In the early, online edition of the Proceedings of the National Academy of Sciences, researchers from the Universities of Virginia and Massachusetts present a strategy for reactivating MECP2 — the X-linked gene that undergoes loss-of-function mutation in the neurodevelopmental condition called Rett syndrome — from the inactive X chromosome in human cell lines and mouse models. Rett syndrome usually affects females, who carry mutated MECP2 and a wild type version of the gene, the team says, each expressed in half of cells due to X chromosome inactivation. Using small molecule inhibitors that target X chromosome inactivation factors, the authors say, they can overcome X inactivation of MECP2 to boost the gene's expression in mouse fibroblasts, human induced pluripotent stem cells, and adult mice. "Collectively," they say, "our results … establish the feasibility of pharmacological reactivation of [inactive X chromosome]-linked MECP2 as a therapeutic approach for [Rett syndrome]."
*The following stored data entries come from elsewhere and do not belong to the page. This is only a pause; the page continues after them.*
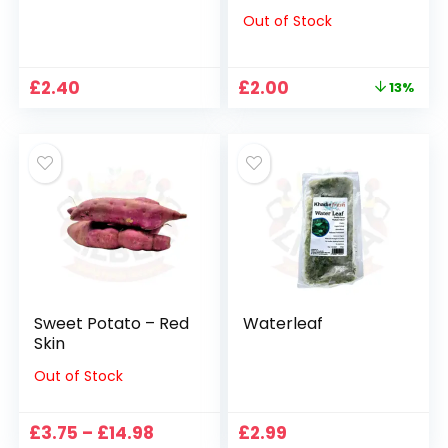
Out of Stock
Original
Current
£
2.40
£
2.00
13%
price
price
was:
is:
£2.29.
£2.00.
Sweet Potato – Red
Waterleaf
Skin
Out of Stock
Price
£
3.75
–
£
14.98
£
2.99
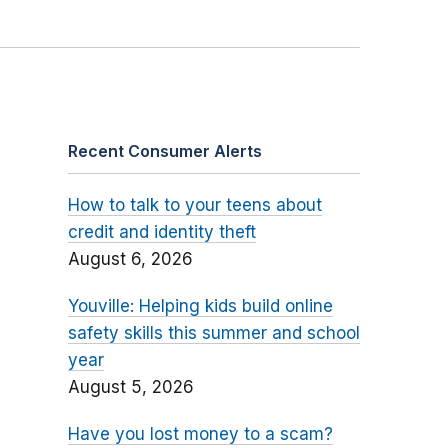
Recent Consumer Alerts
How to talk to your teens about
credit and identity theft
August 6, 2026
Youville: Helping kids build online
safety skills this summer and school
year
August 5, 2026
Have you lost money to a scam?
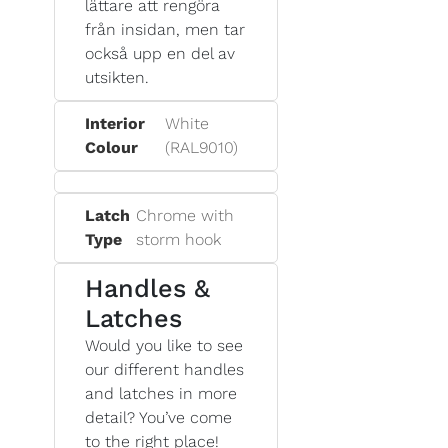
lättare att rengöra
från insidan, men tar
också upp en del av
utsikten.
Interior
White
Colour
(RAL9010)
Latch
Chrome with
Type
storm hook
Handles &
Latches
Would you like to see
our different handles
and latches in more
detail? You’ve come
to the right place!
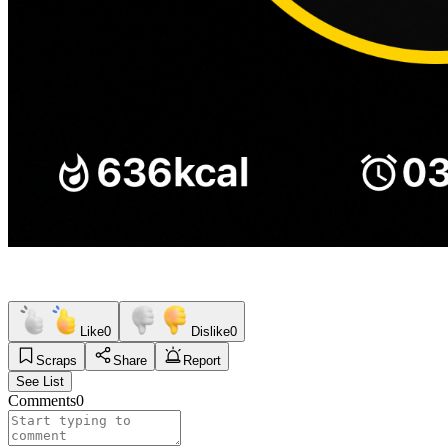
Like
0
Dislike
0
Scraps
Share
Report
See List
Comments
0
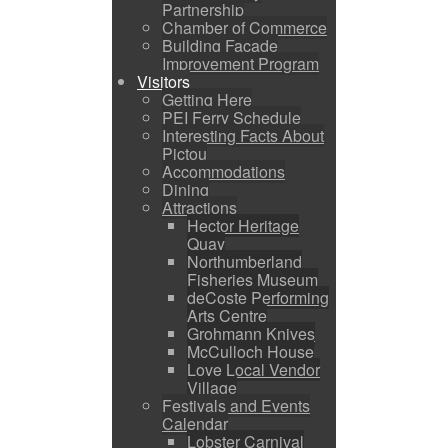
Partnership
Chamber of Commerce
Building Facade
Improvement Program
Visitors
Getting Here
PEI Ferry Schedule
Interesting Facts About
Pictou
Accommodations
Dining
Attractions
Hector Heritage
Quay
Northumberland
Fisheries Museum
deCoste Performing
Arts Centre
Grohmann Knives
McCulloch House
Love Local Vendor
Village
Festivals and Events
Calendar
Lobster Carnival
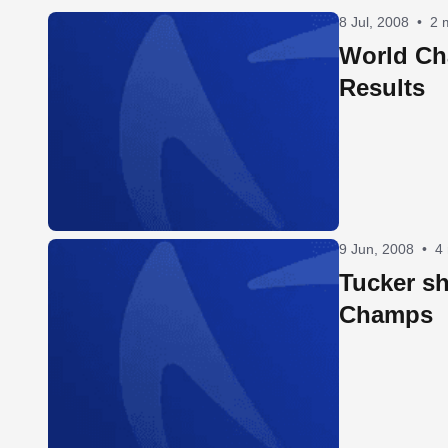
8 Jul, 2008
•
2 
World C
Results
9 Jun, 2008
•
4
Tucker s
Champs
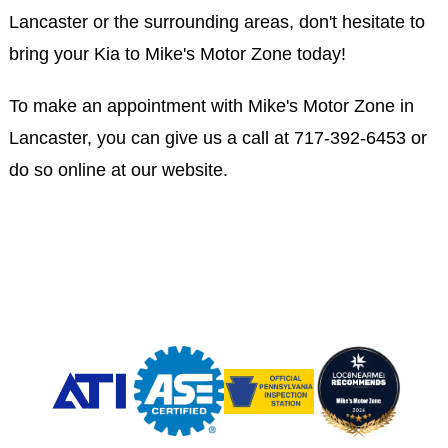
Lancaster or the surrounding areas, don't hesitate to
bring your Kia to Mike's Motor Zone today!
To make an appointment with Mike's Motor Zone in
Lancaster, you can give us a call at
717-392-6453
or
do so online at our website.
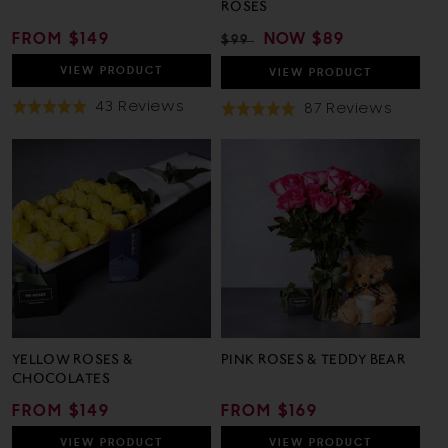
ROSES
REGULAR
FROM $149
REGULAR
SALE
NOW
$89
$99
PRICE
PRICE
PRICE
VIEW
PRODUCT
VIEW
PRODUCT
Based
43 Reviews
Based
87 Reviews
Rated
Rated
On
On
5.0
5.0
43
87
out
out
Reviews
Review
of
of
5
5
YELLOW ROSES &
PINK ROSES & TEDDY BEAR
CHOCOLATES
REGULAR
FROM $149
REGULAR
FROM $169
PRICE
PRICE
VIEW
PRODUCT
VIEW
PRODUCT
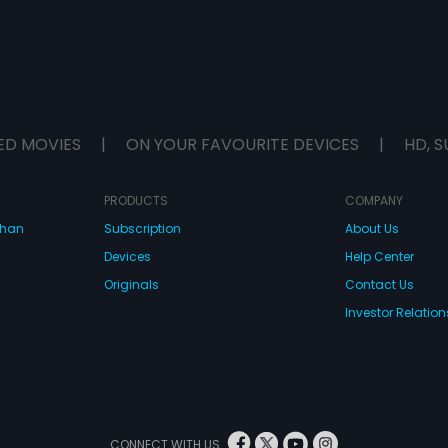
ED MOVIES
|
ON YOUR FAVOURITE DEVICES
|
HD, S
PRODUCTS
COMPANY
dhan
Subscription
About Us
Devices
Help Center
Originals
Contact Us
Investor Relation
CONNECT WITH US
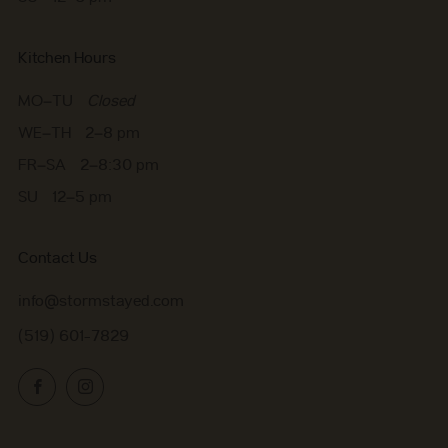
Kitchen Hours
MO–TU
Closed
WE–TH 2–8 pm
FR–SA 2–8:30 pm
SU 12–5 pm
Contact Us
info@stormstayed.com
(519) 601-7829
Facebook
Instagram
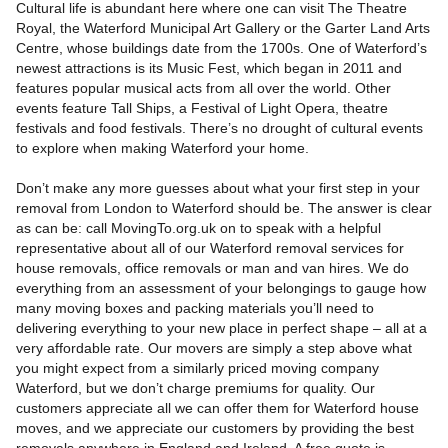
Cultural life is abundant here where one can visit The Theatre
Royal, the Waterford Municipal Art Gallery or the Garter Land Arts
Centre, whose buildings date from the 1700s. One of Waterford’s
newest attractions is its Music Fest, which began in 2011 and
features popular musical acts from all over the world. Other
events feature Tall Ships, a Festival of Light Opera, theatre
festivals and food festivals. There’s no drought of cultural events
to explore when making Waterford your home.
Don’t make any more guesses about what your first step in your
removal from London to Waterford should be. The answer is clear
as can be: call MovingTo.org.uk on to speak with a helpful
representative about all of our Waterford removal services for
house removals, office removals or man and van hires. We do
everything from an assessment of your belongings to gauge how
many moving boxes and packing materials you’ll need to
delivering everything to your new place in perfect shape – all at a
very affordable rate. Our movers are simply a step above what
you might expect from a similarly priced moving company
Waterford, but we don’t charge premiums for quality. Our
customers appreciate all we can offer them for Waterford house
moves, and we appreciate our customers by providing the best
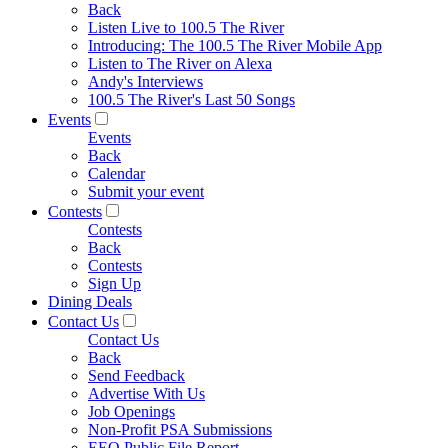
Back
Listen Live to 100.5 The River
Introducing: The 100.5 The River Mobile App
Listen to The River on Alexa
Andy's Interviews
100.5 The River's Last 50 Songs
Events
Events
Back
Calendar
Submit your event
Contests
Contests
Back
Contests
Sign Up
Dining Deals
Contact Us
Contact Us
Back
Send Feedback
Advertise With Us
Job Openings
Non-Profit PSA Submissions
EEO Public File Report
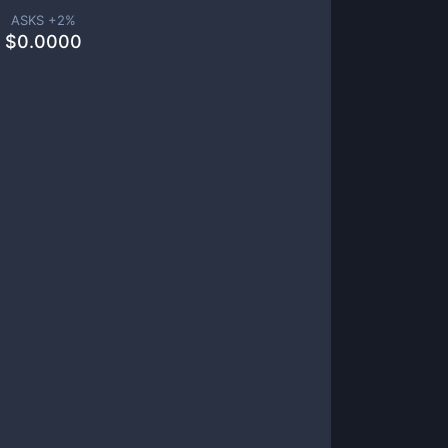
ASKS +
2
%
$
0.0000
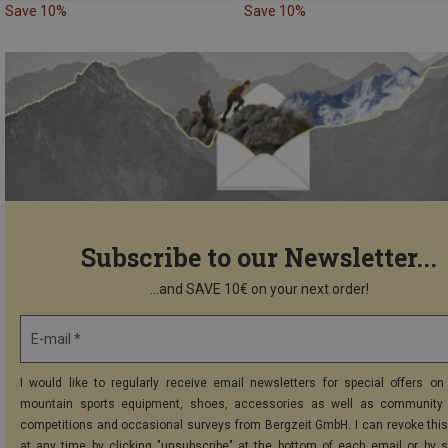
Save 10%
Save 10%
Subscribe to our Newsletter...
...and SAVE 10€ on your next order!
E-mail *
I would like to regularly receive email newsletters for special offers on 
mountain sports equipment, shoes, accessories as well as community 
competitions and occasional surveys from Bergzeit GmbH. I can revoke thi
at any time by clicking "unsubscribe" at the bottom of each email or by 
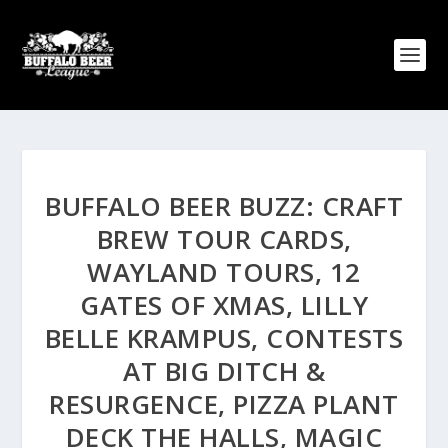
BUFFALO BEER BUZZ: CRAFT
BREW TOUR CARDS,
WAYLAND TOURS, 12
GATES OF XMAS, LILLY
BELLE KRAMPUS, CONTESTS
AT BIG DITCH &
RESURGENCE, PIZZA PLANT
DECK THE HALLS, MAGIC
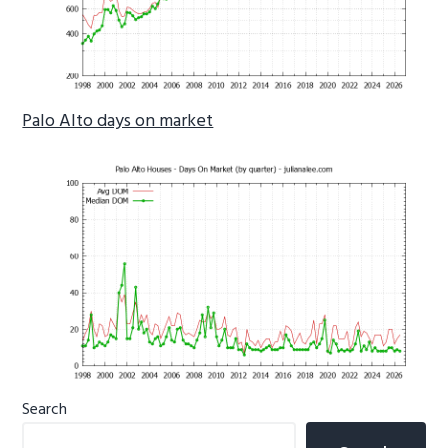
Palo Alto days on market
Primary
Search
Sidebar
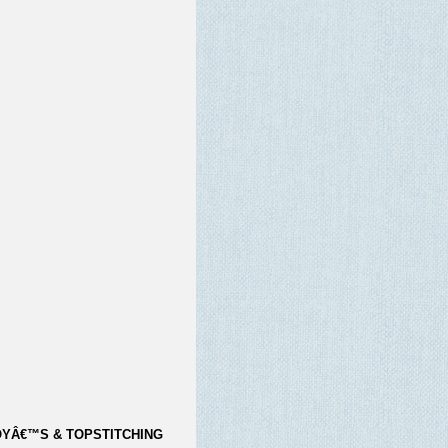
YÂ€™S & TOPSTITCHING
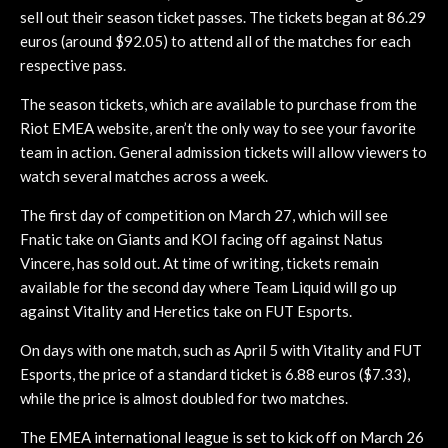
sell out their season ticket passes. The tickets began at 86.29
euros (around $92.05) to attend all of the matches for each
respective pass.
The season tickets, which are available to purchase from the
Riot EMEA website, aren’t the only way to see your favorite
team in action. General admission tickets will allow viewers to
watch several matches across a week.
The first day of competition on March 27, which will see
Fnatic take on Giants and KOI facing off against Natus
Vincere, has sold out. At time of writing, tickets remain
available for the second day where Team Liquid will go up
against Vitality and Heretics take on FUT Esports.
On days with one match, such as April 5 with Vitality and FUT
Esports, the price of a standard ticket is 6.88 euros ($7.33),
while the price is almost doubled for two matches.
The EMEA international league is set to kick off on March 26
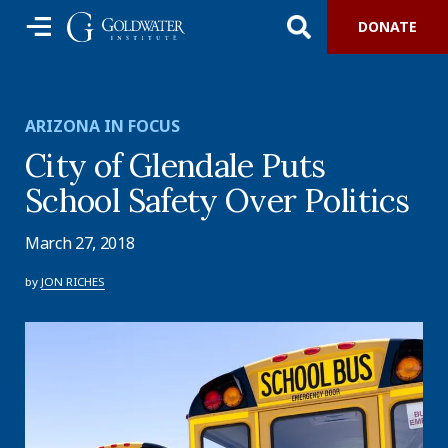
DONATE
ARIZONA IN FOCUS
City of Glendale Puts
School Safety Over Politics
March 27, 2018
by
JON RICHES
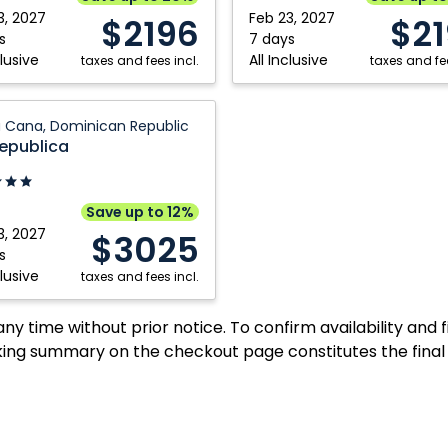
Plata,
3, 2027
Feb 23, 2027
$2196
$2
can
Dominican
s
7 days
clusive
All Inclusive
ic
taxes and fees incl.
Republic
taxes and fee
 Cana, Dominican Republic
ca:
Republica
can
Save up to 12%
ic
3, 2027
$3025
s
clusive
taxes and fees incl.
y time without prior notice. To confirm availability and 
ing summary on the checkout page constitutes the final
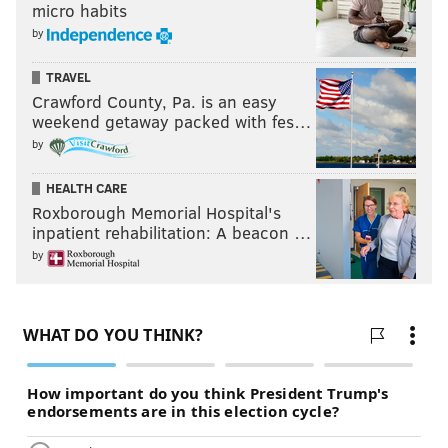
micro habits
by
TRAVEL
Crawford County, Pa. is an easy
weekend getaway packed with fes…
by
HEALTH CARE
Roxborough Memorial Hospital's
inpatient rehabilitation: A beacon …
by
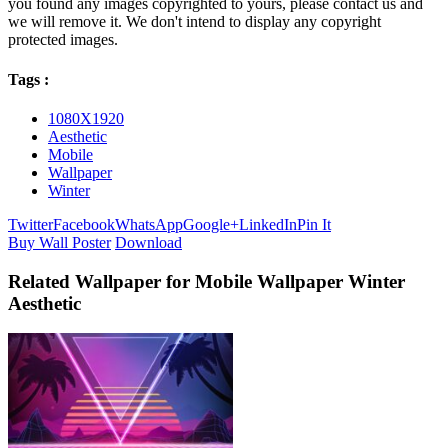
you found any images copyrighted to yours, please contact us and
we will remove it. We don't intend to display any copyright
protected images.
Tags :
1080X1920
Aesthetic
Mobile
Wallpaper
Winter
Twitter
Facebook
WhatsApp
Google+
LinkedIn
Pin It
Buy Wall Poster
Download
Related Wallpaper for Mobile Wallpaper Winter
Aesthetic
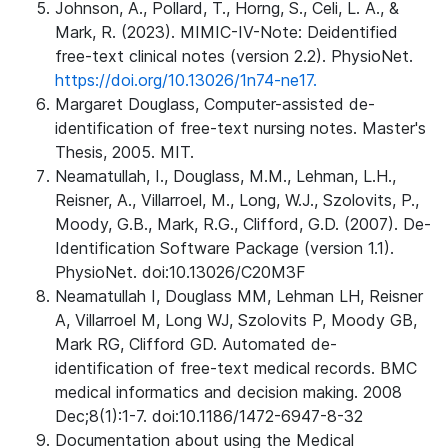
Johnson, A., Pollard, T., Horng, S., Celi, L. A., &
Mark, R. (2023). MIMIC-IV-Note: Deidentified
free-text clinical notes (version 2.2). PhysioNet.
https://doi.org/10.13026/1n74-ne17.
Margaret Douglass, Computer-assisted de-
identification of free-text nursing notes. Master's
Thesis, 2005. MIT.
Neamatullah, I., Douglass, M.M., Lehman, L.H.,
Reisner, A., Villarroel, M., Long, W.J., Szolovits, P.,
Moody, G.B., Mark, R.G., Clifford, G.D. (2007). De-
Identification Software Package (version 1.1).
PhysioNet. doi:10.13026/C20M3F
Neamatullah I, Douglass MM, Lehman LH, Reisner
A, Villarroel M, Long WJ, Szolovits P, Moody GB,
Mark RG, Clifford GD. Automated de-
identification of free-text medical records. BMC
medical informatics and decision making. 2008
Dec;8(1):1-7. doi:10.1186/1472-6947-8-32
Documentation about using the Medical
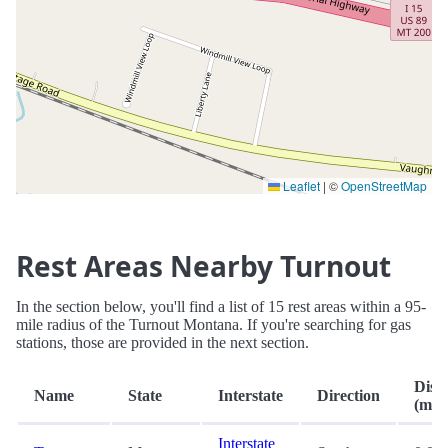
Leaflet
|
©
OpenStreetMap
Rest Areas Nearby Turnout
In the section below, you'll find a list of 15 rest areas within a 95-
mile radius of the Turnout Montana. If you're searching for gas
stations, those are provided in the next section.
Dist
Name
State
Interstate
Direction
(mi.)
Interstate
A team from the University of California, Berkeley, and the Lawrence Berkeley National Laboratory explore the characteristics of so-called "phosphosite" sequences neighboring tyrosine residues in the epidermal growth factor receptor (EGFR), a region that undergoes autophosphorylation to prompt downstream adaptor protein binding and signaling when the receptor gets activated. The researchers used high-throughput mutational screening to track the phosphorylation and adaptor protein binding consequences of altering three EGFR phosphosites. From these and other analyses, they note that "the sequences of phosphosites in the EGFR tail are restricted to a subset of the range of sequences that can be phosphorylated efficiently by EGFR," pointing to what they call a "trade-off" between effective phosphorylation and downstream binding.
Researchers from the University of Hong Kong and the University of British Columbia report on results from their chemical genetics-based search for small molecules capable of suppressing virulence in pathogenic forms of Staphylococcus aureus through multi-gene targeting. With the help of plasmids containing luminescent reporters and S. aureus virulence gene promoters, the team screened more than 50,240 compounds, narrowing in on 670 compounds that were selected for secondary screening based on their apparent ability to curb virulence promoter activity. The investigators took a closer look at one of these compounds, known as M21, demonstrating that it could reverse virulence in S. aureus, in part by inhibiting a bacterial protease enzyme called ClpP that contributes to virulence.